Just caught Snowflake's latest earnings and honestly, there's not much melting happening here. The stock is down over 20% year to date, but the company itself? Still firing on all cylinders.



Let me break down what caught my attention. Q4 revenue hit $1.28 billion, up 30% year over year. That's the kind of growth most SaaS companies would kill for right now. Product revenue specifically climbed to $1.23 billion, also 30% growth. Even the bottom line is holding steady - adjusted EPS came in at $0.32 versus $0.30 last year, beating the $0.27 consensus.

What's really interesting is their net revenue retention rate sitting at 125% over the past 12 months. For those not tracking this metric, anything above 100% means existing customers are spending more even after accounting for churn. That's the definition of a moat.

The customer metrics show no signs of melting either. They added 740 new customers, up 40% year over year. More importantly, their high-value segment is expanding - 733 customers now spending over $1 million annually (up 27%), and they've got 56 customers each spending more than $10 million. They even landed a $400 million deal this quarter, their largest ever.

For the full year, management is guiding product revenue to roughly $5.66 billion, representing 27% growth. That's not conservative, that's confident. Q1 specifically, they're projecting $1.262 to $1.267 billion in product revenue with 9% adjusted operating margins.

Now here's where it gets nuanced. The stock's valuation hasn't completely melted away like other SaaS names. Trading at 10x forward price-to-sales is reasonable for a company growing 27-30%, but it's not exactly a screaming bargain either. Most of the sector got beaten down much harder.

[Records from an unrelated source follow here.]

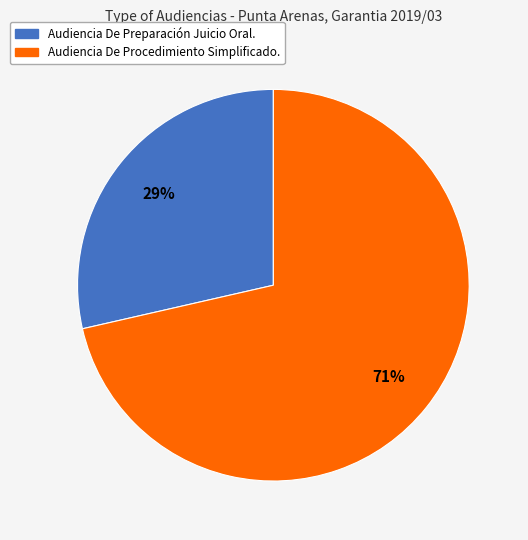

Combined, do Audiencia De Procedimiento Simplificado. and Audiencia De Preparación Juicio Oral. account for over 50%?

Yes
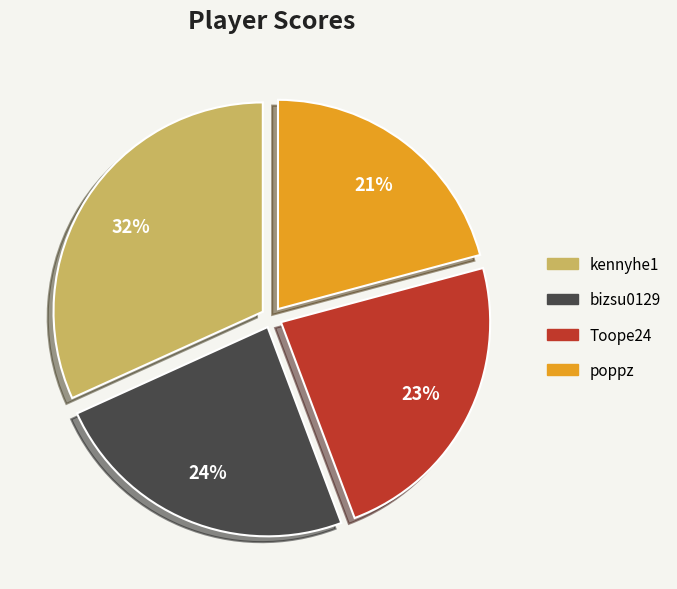

Is the sum of bizsu0129 and Toope24 greater than half?

No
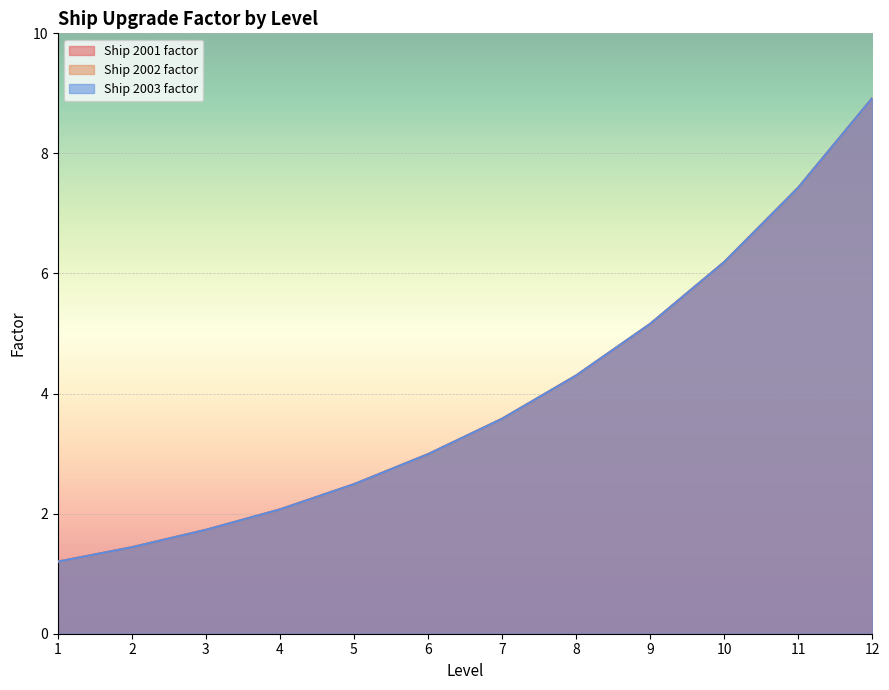

Reading left to right, transcribe all the data shown in this chart.

Ship 2001 factor: 1=1.2	2=1.4	3=1.7	4=2.1	5=2.5	6=3.0	7=3.6	8=4.3	9=5.2	10=6.2	11=7.4	12=8.9
Ship 2002 factor: 1=1.2	2=1.4	3=1.7	4=2.1	5=2.5	6=3.0	7=3.6	8=4.3	9=5.2	10=6.2	11=7.4	12=8.9
Ship 2003 factor: 1=1.2	2=1.4	3=1.7	4=2.1	5=2.5	6=3.0	7=3.6	8=4.3	9=5.2	10=6.2	11=7.4	12=8.9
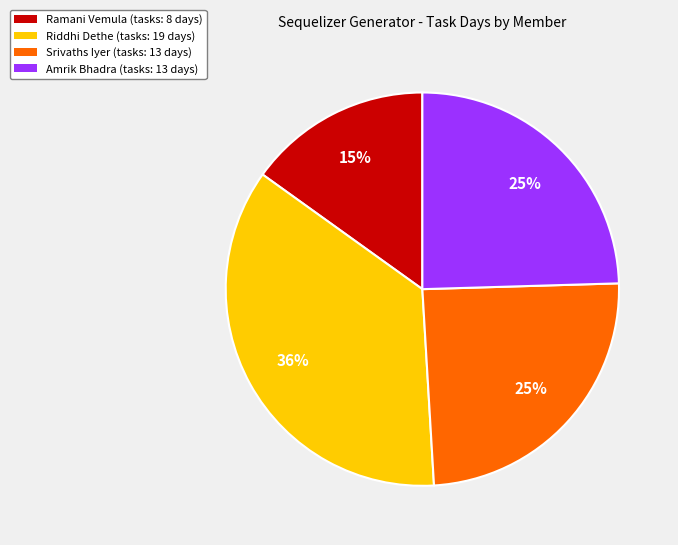

What percentage is the Ramani Vemula (tasks: 8 days) slice, to the nearest percent?

15%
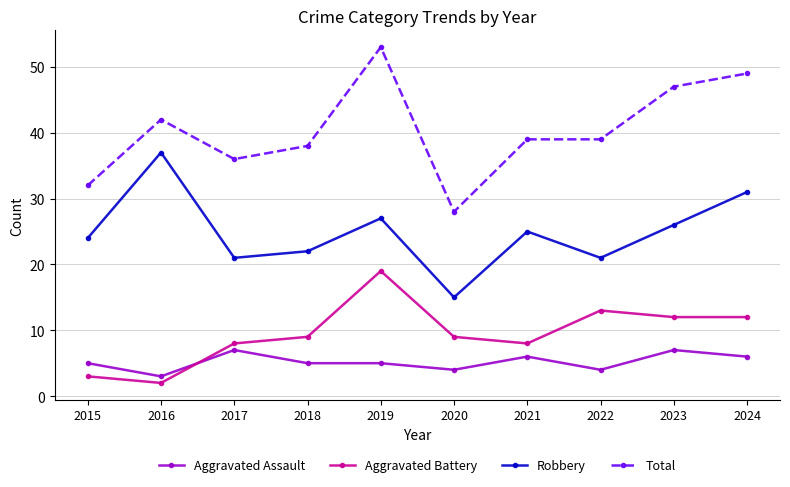

True or false: Robbery and Aggravated Battery intersect in this chart.

False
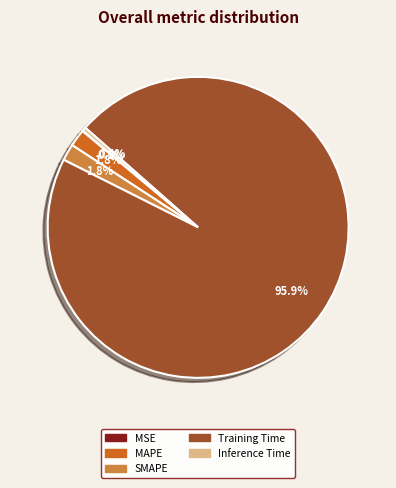

What percentage is NOT represented by SMAPE?

98.2%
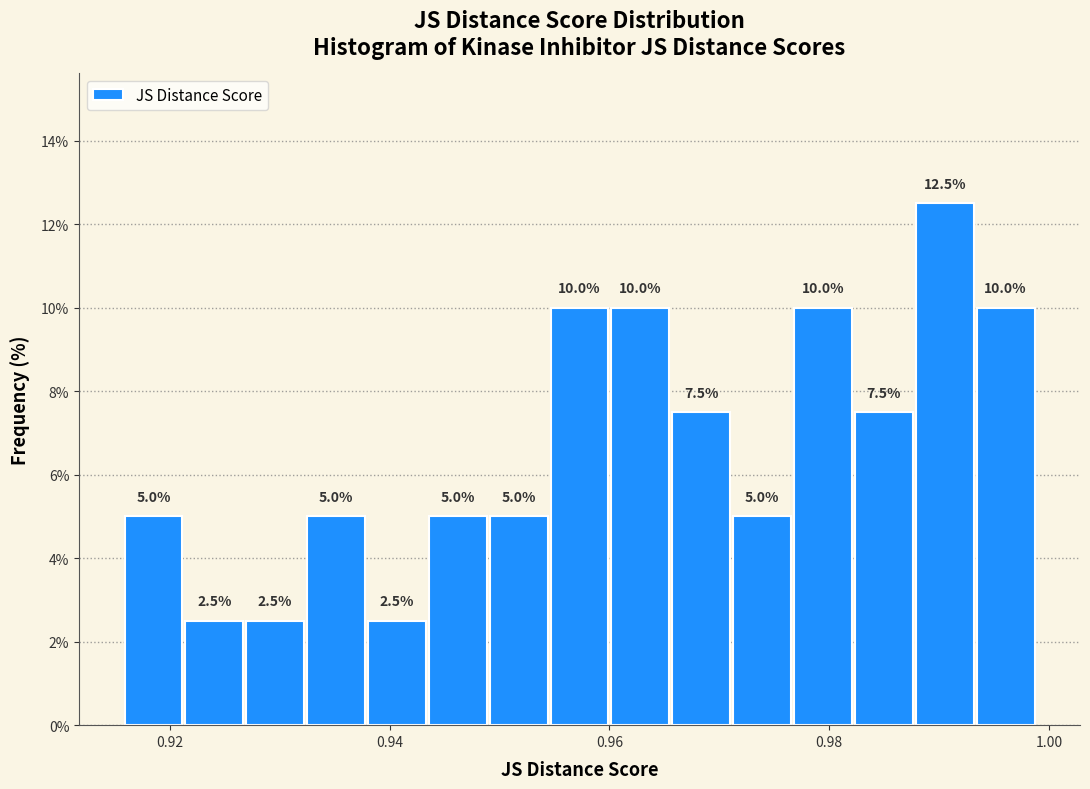

Around what value on the x-axis is the tallest bar? Give the approximate position of its centre, as read against the axis.

0.990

The AI narrative around Snowflake is legitimate too. With over 2,500 accounts now using Snowflake Intelligence and their Cortex Code agent gaining traction, they're positioning themselves right where data infrastructure meets AI. That's not hype, that's structural.

The real question isn't whether Snowflake is a quality business - it clearly is. The question is whether the current valuation leaves room for meaningful upside in the near term. You're paying for quality and growth, but you're not getting it at a discount. Could be worth watching for a better entry point, or if you believe in the AI data warehouse thesis long-term, the current price might look cheap in a few years. Either way, this company shows no signs of melting under pressure.